Available data below:

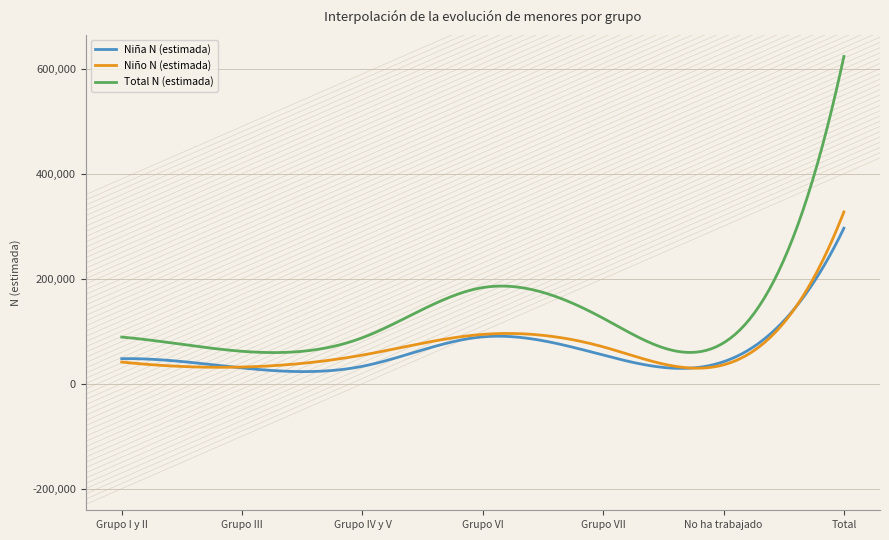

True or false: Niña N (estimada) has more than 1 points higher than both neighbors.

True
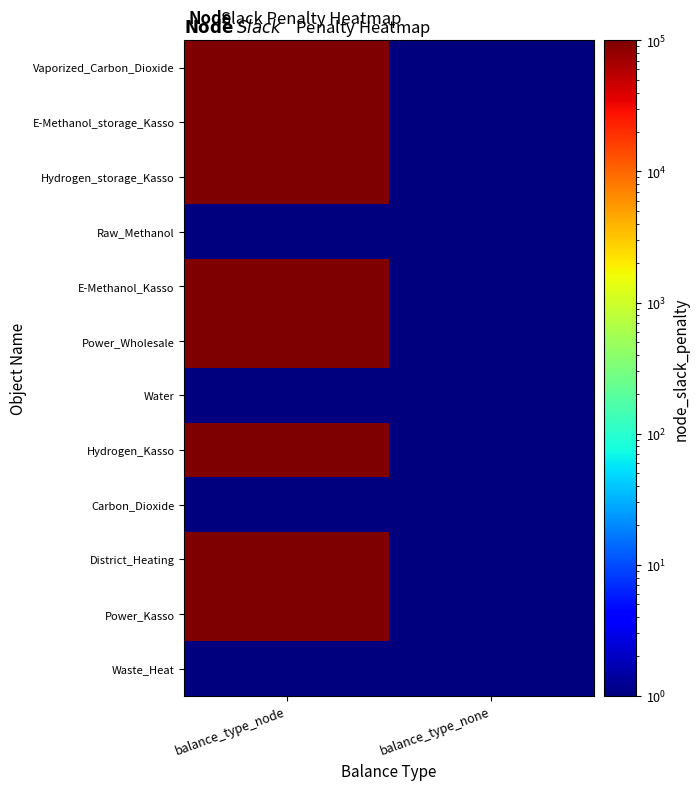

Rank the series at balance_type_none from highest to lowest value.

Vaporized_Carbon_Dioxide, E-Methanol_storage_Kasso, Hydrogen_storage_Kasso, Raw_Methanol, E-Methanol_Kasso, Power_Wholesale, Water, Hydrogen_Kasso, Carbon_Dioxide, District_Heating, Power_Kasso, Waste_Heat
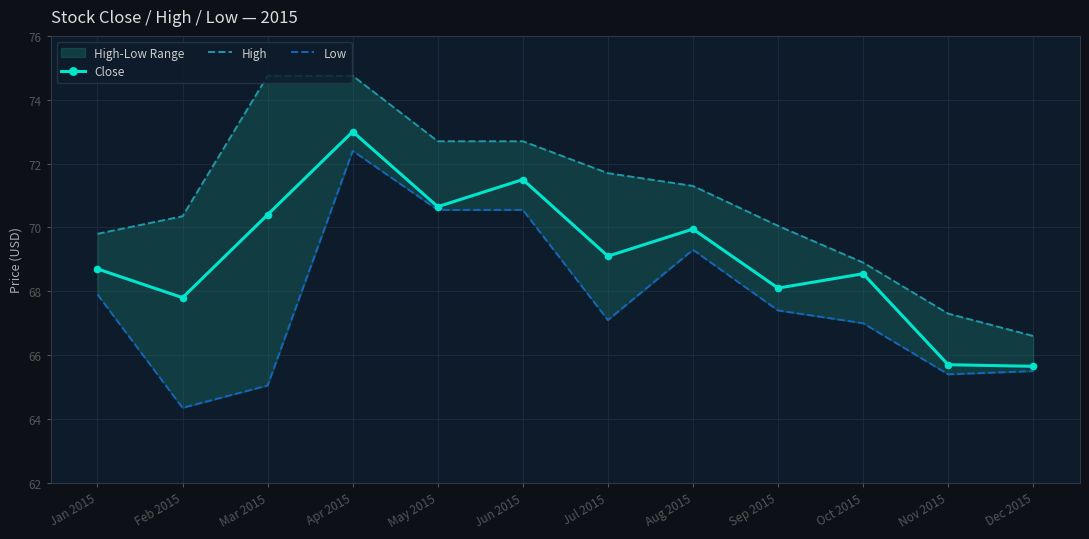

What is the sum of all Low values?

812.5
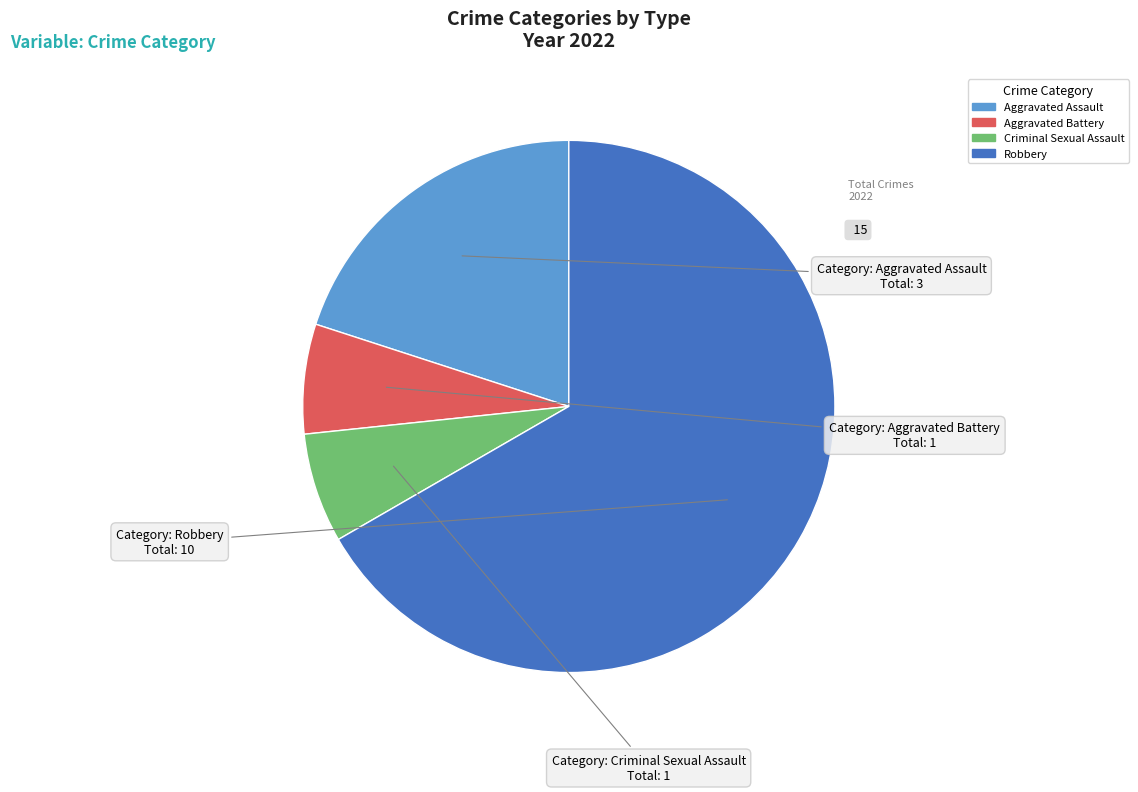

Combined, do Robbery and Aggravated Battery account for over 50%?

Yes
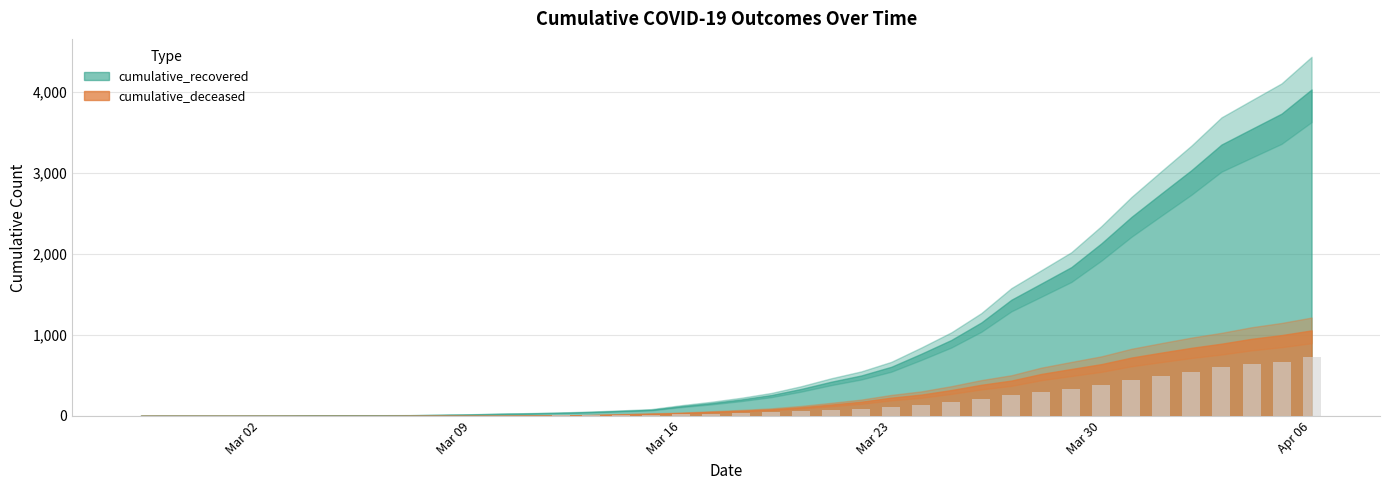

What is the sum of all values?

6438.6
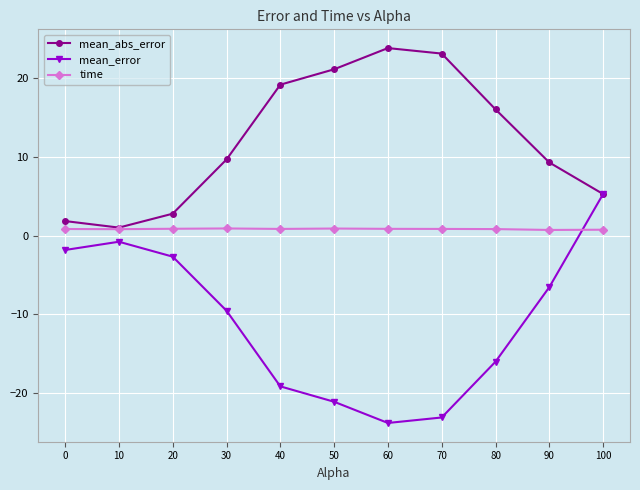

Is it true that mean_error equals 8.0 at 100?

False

End of Available data.

• Directions
Return the records from the line containing "Combined, do Robbery" through the end of the records, without any changes and including both ends. Omit the pictures.

• Solved exercise
Combined, do Robbery and Aggravated Battery account for over 50%?

Yes

What is the sum of all values?

6438.6

Is it true that mean_error equals 8.0 at 100?

False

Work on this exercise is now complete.